## Assignment 1
Translate this sentence from the Merlin Models page into Spanish: "Recently, deep learning based recommender systems have become the norm for large scale industry applications."
## Assignment 2
Pick up the Merlin Models page where it ends and keep writing it.

## Supplied text
+-------+
## MERLIN MODELS

Recommender Systems (RecSys) attempt to accurately predict users' preferences by supporting users in the process of finding and selecting products (items) from a given catalog, thus enhance their engagement and overall satisfaction with online services. Several traditional (e.g. collaborative filtering) and Deep Learning-based RecSys models have been built and used in industry within the last decade. Recently, deep learning based recommender systems have become the norm for large scale industry applications. In contrast to the other domains, DL recommender models aren’t able to effectively leverage the parallel compute and high memory bandwidth that GPUs have to offer. To address the challenges in preprocessing, training and deploying recommender systems at scale, NVIDIA developed an open source framework, called [Merlin](https://github.com/NVIDIA-Merlin). One of the libraries of the Merlin framework is Merlin Models that is being developed to provide all the necessary tools to design an end-to-end RecSys pipeline, offering flexibility at each stage: multiple inputs processing/representation modules, different layers for designing the model’s architecture, different prediction heads, loss functions, different negative sampling techniques etc. 

The goal of the `Merlin Models` library is make it easy for users in industry or academia to train and deploy recommender models with best practices baked into the library. This will let users in industry easily train standard models against their own dataset, getting high performance GPU accelerated models into production. This will also let researchers to build custom models by incorporating standard components of deep learning recommender models, and then benchmark their new models on example offline datasets.

### Core features

- Support for diverse input types (e.g. categorical and continuous), architectures (e.g. two-tower or sequential) or tasks (e.g. binary, multi-class classification, multi-task)
- Flexible building blocks to define a broad range of models with various prediction tasks, loss functions and negative sampling techniques 
- Flexible APIs targeted to both production and research
- Unified API enables users to create models in TensorFlow or PyTorch.
+-------+
## Data provided
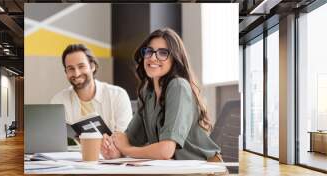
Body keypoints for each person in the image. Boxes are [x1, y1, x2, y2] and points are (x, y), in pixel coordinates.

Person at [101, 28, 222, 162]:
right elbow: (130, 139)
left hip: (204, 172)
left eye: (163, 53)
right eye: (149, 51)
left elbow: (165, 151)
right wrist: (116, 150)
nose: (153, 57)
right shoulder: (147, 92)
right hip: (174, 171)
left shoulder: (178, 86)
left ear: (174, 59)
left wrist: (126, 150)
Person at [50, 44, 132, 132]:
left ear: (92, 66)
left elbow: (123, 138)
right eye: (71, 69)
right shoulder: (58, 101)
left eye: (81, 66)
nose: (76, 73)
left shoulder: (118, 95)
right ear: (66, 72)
+-------+
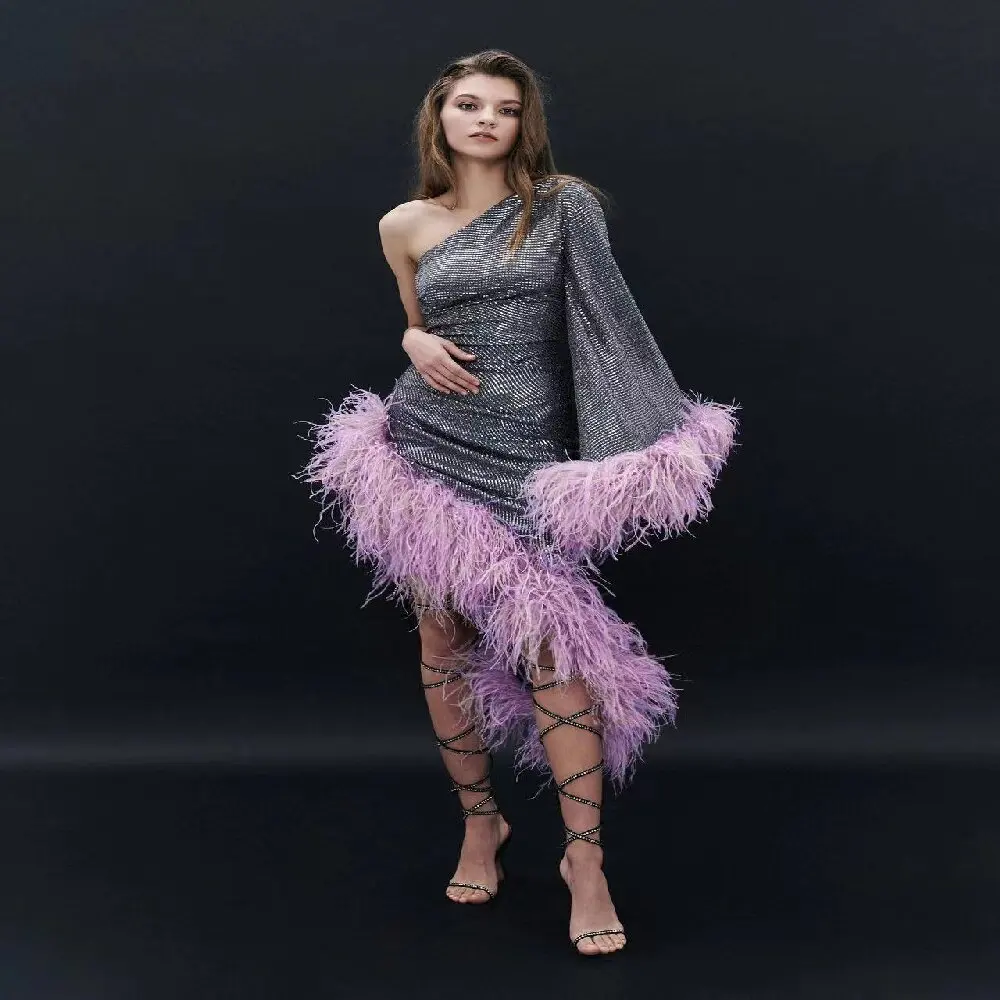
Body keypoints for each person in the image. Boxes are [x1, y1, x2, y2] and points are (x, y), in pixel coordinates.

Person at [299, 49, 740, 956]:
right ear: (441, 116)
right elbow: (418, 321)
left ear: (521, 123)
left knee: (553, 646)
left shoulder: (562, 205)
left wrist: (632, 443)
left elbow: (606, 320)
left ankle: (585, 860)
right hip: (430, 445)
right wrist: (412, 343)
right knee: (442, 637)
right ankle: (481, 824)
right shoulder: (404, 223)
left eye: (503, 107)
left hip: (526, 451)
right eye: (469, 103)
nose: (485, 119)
+-------+
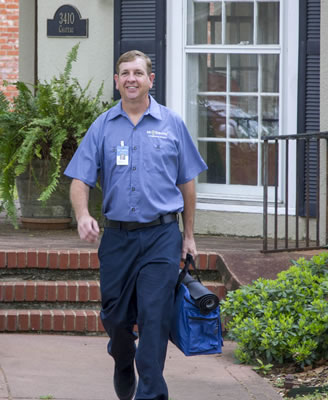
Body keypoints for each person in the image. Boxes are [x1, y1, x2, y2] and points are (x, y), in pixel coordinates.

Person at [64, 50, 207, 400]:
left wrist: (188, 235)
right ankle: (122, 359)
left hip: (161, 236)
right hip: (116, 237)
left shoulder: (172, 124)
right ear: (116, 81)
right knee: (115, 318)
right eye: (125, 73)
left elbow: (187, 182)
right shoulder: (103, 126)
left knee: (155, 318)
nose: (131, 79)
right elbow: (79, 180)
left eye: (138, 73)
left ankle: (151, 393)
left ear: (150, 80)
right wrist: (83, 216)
+-------+
## Response area 1
Recientemente, los sistemas de recomendación basados en aprendizaje profundo se han convertido en la norma para las aplicaciones industriales a gran escala.

## Response area 2
- GPU-optimized data-loading, model training and serving
- Deep integration with NVTabular for ETL and model serving
- Multi-task learning is a first-class citizen
- State-of-the-art negative sampling techniques

### Learning objectives

In this introductory notebook we aim at

- introducing the building blocks of Merlin Models library
- showing how seamlessly integrate NVTabular and Merlin Models libraries
- training DL-based recommender models with optimized Tensorflow data loaders with only a few lines of code. 

### Import Libraries

In [1]:
import os
import glob
import shutil
import nvtabular as nvt
import numpy as np

from nvtabular.loader.tensorflow import KerasSequenceLoader

import merlin_models.tf as ml
from merlin_standard_lib import Schema, Tag

2022-01-06 15:08:35.352097: I tensorflow/core/common_runtime/gpu/gpu_device.cc:1510] Created device /job:localhost/replica:0/task:0/device:GPU:0 with 16254 MB memory:  -> device: 0, name: Quadro GV100, pci bus id: 0000:15:00.0, compute capability: 7.0


## ETL with NVTabular

We use the [MovieLens25M](https://grouplens.org/datasets/movielens/25m/) dataset which is a popular dataset for recommender systems and is used in academic publications. In order to download and convert the raw dataset, run `01-Download-Convert.ipynb` notebook first. Here, we will use parquet files processed using [NVTabular](https://github.com/NVIDIA-Merlin/NVTabular) library. Run the `02-ETL-with-NVTabular.ipynb` notebook to generate the input features and processed parquet files.

Avoid Numba low occupancy warnings

In [2]:
from numba import config
config.CUDA_LOW_OCCUPANCY_WARNINGS = 0

We define our base input directory, containing the data.

In [3]:
INPUT_DATA_DIR = os.environ.get(
    "INPUT_DATA_DIR", os.path.expanduser("/workspace/data/movielens/")
)

### Schema Object

Merlin Models library relies on a schema object to automatically build all necessary layers to represent, normalize and aggregate input features. As you can see below, `schema.pbtxt` is a protobuf file that contains metadata including statistics about features such as cardinality, min and max values and also tags features based on their characteristics and dtypes (e.g., categorical, continuous, list, integer).

We have already generated our `schema.pbtxt` file in the previous notebook using NVTabular. Now we read this schema file to create a schema object.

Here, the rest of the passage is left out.